_Study text_.
::::::::::

A powder vending machine!  In a men’s washroom! Homo Americanus! Why didn’t someone quietly drown Rudolph Guglielmo [sic], alias Valentino, years ago?… Do women like the type of “man” who pats pink powder on his face in a public washroom and arranges his coiffure in a public elevator?

Valentino’s popularity as a romantic lead and sex symbol was unrivaled at the time (and few from that era have left legacies as enduring), and when he died of pleuritis at the early age of thirty-one, it was reported that several of his fans had attempted suicide and that riots had broken out at his funeral. His untimely death only further cemented his status as a cultural icon.

Lolita, light of my life, fire of my loins. My sin, my soul. Lo-lee-ta: the tip of the tongue taking a trip of three steps down the palate to tap, at three, on the teeth. Lo. Lee. Ta. She was Lo, plain Lo, in the morning, standing four feet ten in one sock. She was Lola in slacks. She was Dolly at school. She was Dolores on the dotted line. But in my arms she was always Lolita.

April 22, 1899: Vladimir Nabokov is born.

::::::::::

Saved entries:
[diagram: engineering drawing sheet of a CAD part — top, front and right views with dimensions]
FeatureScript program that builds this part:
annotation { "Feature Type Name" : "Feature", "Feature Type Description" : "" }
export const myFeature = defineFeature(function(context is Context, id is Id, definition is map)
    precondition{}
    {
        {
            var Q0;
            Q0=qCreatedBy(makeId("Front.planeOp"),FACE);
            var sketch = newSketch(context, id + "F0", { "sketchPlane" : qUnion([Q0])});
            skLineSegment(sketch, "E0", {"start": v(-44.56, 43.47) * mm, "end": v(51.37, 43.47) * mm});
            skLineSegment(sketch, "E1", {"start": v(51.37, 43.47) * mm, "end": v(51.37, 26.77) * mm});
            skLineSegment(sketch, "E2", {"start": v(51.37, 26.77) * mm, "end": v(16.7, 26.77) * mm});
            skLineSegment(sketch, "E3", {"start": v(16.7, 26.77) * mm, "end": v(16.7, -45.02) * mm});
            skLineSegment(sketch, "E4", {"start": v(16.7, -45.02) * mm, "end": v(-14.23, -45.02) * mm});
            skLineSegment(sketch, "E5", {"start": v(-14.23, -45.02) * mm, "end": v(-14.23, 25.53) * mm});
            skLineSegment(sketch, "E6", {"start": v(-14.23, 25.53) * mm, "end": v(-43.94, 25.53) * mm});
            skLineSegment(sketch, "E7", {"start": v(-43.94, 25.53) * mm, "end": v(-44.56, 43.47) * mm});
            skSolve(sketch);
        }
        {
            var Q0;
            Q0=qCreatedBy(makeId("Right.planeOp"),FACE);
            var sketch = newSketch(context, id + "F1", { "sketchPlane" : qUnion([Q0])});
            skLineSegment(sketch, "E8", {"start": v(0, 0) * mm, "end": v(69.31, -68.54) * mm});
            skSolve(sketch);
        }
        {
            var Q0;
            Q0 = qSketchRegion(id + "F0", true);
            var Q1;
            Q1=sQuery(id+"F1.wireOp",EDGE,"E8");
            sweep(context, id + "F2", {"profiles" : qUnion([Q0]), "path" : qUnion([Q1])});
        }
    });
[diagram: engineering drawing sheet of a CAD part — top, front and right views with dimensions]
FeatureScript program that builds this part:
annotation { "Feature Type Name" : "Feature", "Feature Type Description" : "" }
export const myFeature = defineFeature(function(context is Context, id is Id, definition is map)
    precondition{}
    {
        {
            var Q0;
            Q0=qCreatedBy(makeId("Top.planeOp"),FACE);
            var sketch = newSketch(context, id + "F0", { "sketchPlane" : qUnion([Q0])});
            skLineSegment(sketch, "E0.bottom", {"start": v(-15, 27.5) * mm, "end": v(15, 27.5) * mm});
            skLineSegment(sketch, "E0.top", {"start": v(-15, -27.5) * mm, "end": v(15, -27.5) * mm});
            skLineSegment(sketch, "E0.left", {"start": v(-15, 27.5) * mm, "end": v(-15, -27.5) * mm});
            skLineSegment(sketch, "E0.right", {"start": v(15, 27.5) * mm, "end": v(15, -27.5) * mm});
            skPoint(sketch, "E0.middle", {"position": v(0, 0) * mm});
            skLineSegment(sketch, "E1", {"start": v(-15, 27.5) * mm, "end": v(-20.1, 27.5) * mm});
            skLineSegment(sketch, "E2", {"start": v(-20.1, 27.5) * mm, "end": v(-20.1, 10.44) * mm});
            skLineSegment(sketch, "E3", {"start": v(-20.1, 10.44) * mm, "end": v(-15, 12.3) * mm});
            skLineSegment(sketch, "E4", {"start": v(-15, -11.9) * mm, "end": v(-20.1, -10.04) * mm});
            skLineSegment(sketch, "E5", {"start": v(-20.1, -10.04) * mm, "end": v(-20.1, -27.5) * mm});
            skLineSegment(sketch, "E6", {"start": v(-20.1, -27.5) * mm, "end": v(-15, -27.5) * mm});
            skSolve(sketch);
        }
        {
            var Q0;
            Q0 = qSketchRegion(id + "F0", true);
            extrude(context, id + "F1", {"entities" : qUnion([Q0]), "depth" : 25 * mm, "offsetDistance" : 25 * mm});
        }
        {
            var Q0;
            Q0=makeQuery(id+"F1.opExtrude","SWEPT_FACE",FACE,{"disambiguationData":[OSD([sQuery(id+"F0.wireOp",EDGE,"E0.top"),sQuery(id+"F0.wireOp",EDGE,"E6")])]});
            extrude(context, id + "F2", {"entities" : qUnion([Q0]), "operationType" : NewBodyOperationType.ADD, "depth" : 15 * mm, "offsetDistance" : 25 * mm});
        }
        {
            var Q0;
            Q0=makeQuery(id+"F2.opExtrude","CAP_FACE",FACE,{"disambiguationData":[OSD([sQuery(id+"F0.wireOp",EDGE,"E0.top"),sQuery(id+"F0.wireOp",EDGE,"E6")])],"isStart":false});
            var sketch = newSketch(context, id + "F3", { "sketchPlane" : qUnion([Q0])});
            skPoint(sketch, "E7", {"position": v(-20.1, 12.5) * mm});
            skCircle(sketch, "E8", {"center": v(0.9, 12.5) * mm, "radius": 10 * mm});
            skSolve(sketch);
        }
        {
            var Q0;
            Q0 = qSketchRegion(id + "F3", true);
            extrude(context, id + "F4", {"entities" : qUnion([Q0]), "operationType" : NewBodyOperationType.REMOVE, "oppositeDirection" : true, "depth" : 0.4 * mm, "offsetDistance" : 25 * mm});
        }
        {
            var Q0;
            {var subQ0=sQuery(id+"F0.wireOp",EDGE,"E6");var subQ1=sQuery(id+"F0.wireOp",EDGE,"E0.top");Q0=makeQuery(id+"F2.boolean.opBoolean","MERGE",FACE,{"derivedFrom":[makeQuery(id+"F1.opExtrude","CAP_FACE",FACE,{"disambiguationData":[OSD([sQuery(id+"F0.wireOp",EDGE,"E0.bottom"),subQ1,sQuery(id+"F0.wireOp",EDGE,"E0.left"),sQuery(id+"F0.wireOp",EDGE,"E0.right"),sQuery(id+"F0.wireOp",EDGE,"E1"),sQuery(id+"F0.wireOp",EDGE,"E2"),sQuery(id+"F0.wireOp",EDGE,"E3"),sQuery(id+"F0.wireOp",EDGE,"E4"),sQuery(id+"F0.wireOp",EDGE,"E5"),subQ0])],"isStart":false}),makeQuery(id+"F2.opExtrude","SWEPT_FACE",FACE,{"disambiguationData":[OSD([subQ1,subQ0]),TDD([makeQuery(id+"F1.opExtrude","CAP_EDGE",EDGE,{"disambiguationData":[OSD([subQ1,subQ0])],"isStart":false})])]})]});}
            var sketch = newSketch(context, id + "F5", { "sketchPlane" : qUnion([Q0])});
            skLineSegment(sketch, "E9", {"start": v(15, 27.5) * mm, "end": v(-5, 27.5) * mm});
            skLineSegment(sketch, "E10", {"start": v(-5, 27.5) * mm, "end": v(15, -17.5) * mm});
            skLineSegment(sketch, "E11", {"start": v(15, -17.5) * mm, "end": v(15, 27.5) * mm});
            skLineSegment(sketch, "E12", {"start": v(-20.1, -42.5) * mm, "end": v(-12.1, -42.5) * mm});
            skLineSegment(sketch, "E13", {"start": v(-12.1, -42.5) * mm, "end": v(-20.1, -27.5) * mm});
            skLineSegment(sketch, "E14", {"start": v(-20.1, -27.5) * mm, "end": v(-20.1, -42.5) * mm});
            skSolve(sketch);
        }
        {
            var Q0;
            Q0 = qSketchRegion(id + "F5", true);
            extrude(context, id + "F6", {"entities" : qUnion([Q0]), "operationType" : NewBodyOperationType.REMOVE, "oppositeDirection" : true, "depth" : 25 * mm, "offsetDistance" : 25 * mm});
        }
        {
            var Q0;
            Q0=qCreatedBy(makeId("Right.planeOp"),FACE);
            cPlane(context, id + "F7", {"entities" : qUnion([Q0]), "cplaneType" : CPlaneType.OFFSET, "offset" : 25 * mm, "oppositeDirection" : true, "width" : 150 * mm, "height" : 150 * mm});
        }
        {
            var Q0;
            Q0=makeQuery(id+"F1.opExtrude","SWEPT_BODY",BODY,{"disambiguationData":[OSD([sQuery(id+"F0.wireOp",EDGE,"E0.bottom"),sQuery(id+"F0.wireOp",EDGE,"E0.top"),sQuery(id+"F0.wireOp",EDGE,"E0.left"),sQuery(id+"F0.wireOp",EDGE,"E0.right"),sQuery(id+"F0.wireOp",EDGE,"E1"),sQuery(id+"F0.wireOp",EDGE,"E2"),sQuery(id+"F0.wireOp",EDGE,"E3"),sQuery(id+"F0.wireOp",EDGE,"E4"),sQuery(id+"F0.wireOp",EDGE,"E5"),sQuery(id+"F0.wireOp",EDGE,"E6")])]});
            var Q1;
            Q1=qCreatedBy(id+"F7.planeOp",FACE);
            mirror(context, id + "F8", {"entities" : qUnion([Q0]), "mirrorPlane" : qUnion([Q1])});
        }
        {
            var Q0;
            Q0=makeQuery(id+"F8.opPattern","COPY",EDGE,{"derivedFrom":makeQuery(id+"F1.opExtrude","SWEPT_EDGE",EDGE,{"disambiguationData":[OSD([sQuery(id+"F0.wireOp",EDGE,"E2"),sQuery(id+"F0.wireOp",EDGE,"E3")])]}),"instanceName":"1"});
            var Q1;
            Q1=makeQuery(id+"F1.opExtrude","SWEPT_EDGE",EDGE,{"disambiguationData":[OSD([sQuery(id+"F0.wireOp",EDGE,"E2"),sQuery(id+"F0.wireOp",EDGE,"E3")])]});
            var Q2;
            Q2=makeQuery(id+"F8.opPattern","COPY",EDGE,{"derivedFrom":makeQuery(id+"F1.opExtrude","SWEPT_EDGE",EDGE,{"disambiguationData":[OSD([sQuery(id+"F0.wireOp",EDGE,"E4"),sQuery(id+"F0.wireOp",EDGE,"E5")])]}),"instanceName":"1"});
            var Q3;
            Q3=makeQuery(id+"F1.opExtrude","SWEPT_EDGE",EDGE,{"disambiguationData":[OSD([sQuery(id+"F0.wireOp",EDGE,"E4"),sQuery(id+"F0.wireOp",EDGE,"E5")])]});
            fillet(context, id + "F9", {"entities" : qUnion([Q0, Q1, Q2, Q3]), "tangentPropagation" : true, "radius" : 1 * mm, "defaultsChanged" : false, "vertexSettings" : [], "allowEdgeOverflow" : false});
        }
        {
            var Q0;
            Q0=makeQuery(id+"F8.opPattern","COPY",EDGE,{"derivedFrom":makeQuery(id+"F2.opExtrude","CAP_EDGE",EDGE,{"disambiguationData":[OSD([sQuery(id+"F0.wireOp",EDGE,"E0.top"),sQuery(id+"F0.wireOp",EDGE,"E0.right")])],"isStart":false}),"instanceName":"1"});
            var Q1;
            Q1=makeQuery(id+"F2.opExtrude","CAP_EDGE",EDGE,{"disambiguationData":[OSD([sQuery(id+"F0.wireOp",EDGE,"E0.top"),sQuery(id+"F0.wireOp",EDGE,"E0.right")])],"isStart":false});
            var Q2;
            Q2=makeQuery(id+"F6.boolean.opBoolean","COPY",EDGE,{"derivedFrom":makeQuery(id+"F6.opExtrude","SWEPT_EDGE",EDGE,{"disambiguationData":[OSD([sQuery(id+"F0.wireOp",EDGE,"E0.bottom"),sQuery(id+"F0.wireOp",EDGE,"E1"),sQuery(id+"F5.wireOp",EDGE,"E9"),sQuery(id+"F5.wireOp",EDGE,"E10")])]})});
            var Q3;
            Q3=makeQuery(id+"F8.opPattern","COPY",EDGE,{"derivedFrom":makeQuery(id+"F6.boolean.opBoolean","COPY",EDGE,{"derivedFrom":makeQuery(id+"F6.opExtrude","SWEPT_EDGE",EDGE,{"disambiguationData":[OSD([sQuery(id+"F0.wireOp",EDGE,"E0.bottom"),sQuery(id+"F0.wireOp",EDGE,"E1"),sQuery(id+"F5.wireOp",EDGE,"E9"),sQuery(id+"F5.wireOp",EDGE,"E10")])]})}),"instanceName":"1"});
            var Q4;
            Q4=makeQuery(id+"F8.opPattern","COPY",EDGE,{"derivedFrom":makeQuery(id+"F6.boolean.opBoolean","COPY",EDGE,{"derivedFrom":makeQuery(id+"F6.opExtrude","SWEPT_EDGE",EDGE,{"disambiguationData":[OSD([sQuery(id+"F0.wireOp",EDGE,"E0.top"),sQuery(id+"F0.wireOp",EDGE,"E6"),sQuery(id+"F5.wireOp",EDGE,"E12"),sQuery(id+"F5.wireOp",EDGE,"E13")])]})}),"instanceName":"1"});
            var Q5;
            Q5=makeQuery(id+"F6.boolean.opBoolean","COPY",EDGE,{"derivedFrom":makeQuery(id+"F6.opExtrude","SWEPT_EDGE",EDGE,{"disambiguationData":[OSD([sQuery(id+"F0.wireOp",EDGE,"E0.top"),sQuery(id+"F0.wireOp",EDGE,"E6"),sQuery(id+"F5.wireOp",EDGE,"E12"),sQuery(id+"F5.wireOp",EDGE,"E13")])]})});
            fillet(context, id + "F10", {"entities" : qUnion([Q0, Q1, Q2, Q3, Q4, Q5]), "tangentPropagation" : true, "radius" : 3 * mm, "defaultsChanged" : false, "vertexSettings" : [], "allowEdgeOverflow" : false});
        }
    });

::::::::::

Pick up the text on Valentino and Nabokov after its last line and continue writing it.

_Answer space_.
Vladimir Nabokov was born in Saint Petersburg and wrote many of his novels (including his earliest nine) in Russian, but his most famous work, the controversial classic Lolitawas written in English. Nabokov was born to an aristocratic Russian statesman (killed in 1922 by monarchist assassins) and his wife; the Nabokovs enjoyed a cushy and privileged lifestyle in St. Petersburg until 1919, when they were forced into exile in Western Europe. There, Nabokov studied at Cambridge, wrote short stories and poetry under a pseudonym, and composed his first major work in English - The Real Life of Sebastian Knight, shortly before he and his family (including his Jewish wife, Vera Nabokov née Slonim) fled to the United States from France in 1940 with the onset of the German invasion of France.

In the U.S., Nabokov worked at a number of institutions (New York’s Museum of Natural History, Stanford, Wellesley, Harvard, and Cornell) teaching in a number of different fields (entomology, creative writing, comparative literature, Russian, and Russian and European literature). In addition to his fiction writing, Nabokov was also an accomplished literary critic, chess problemist, and entomologist - in fact, he wrote his most famous novel while studying butterflies in the Rocky Mountains. Lolita and Pale Fire (1962) were ranked fourth and fifty-third on the Modern Library’s 100 Best Novels List, respectively.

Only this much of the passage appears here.